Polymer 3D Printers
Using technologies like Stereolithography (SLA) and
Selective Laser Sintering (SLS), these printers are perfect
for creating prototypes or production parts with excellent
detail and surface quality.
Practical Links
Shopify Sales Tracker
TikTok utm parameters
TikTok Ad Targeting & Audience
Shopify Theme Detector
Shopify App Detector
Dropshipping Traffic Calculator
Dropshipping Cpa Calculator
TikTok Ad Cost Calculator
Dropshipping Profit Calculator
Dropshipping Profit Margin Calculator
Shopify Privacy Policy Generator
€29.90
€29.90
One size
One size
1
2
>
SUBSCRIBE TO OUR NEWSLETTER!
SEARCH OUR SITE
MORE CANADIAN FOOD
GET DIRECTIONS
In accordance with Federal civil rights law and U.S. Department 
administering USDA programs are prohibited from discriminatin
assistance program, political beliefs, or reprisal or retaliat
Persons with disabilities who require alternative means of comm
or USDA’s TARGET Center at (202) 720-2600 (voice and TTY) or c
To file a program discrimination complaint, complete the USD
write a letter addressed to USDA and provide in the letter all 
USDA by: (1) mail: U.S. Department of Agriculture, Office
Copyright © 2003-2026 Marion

## Activity
The output should be a character-exact copy of all entries.

## Written solution
Polymer 3D Printers
Using technologies like Stereolithography (SLA) and
Selective Laser Sintering (SLS), these printers are perfect
for creating prototypes or production parts with excellent
detail and surface quality.
Practical Links
Shopify Sales Tracker
TikTok utm parameters
TikTok Ad Targeting & Audience
Shopify Theme Detector
Shopify App Detector
Dropshipping Traffic Calculator
Dropshipping Cpa Calculator
TikTok Ad Cost Calculator
Dropshipping Profit Calculator
Dropshipping Profit Margin Calculator
Shopify Privacy Policy Generator
€29.90
€29.90
One size
One size
1
2
>
SUBSCRIBE TO OUR NEWSLETTER!
SEARCH OUR SITE
MORE CANADIAN FOOD
GET DIRECTIONS
In accordance with Federal civil rights law and U.S. Department 
administering USDA programs are prohibited from discriminatin
assistance program, political beliefs, or reprisal or retaliat
Persons with disabilities who require alternative means of comm
or USDA’s TARGET Center at (202) 720-2600 (voice and TTY) or c
To file a program discrimination complaint, complete the USD
write a letter addressed to USDA and provide in the letter all 
USDA by: (1) mail: U.S. Department of Agriculture, Office
Copyright © 2003-2026 Marion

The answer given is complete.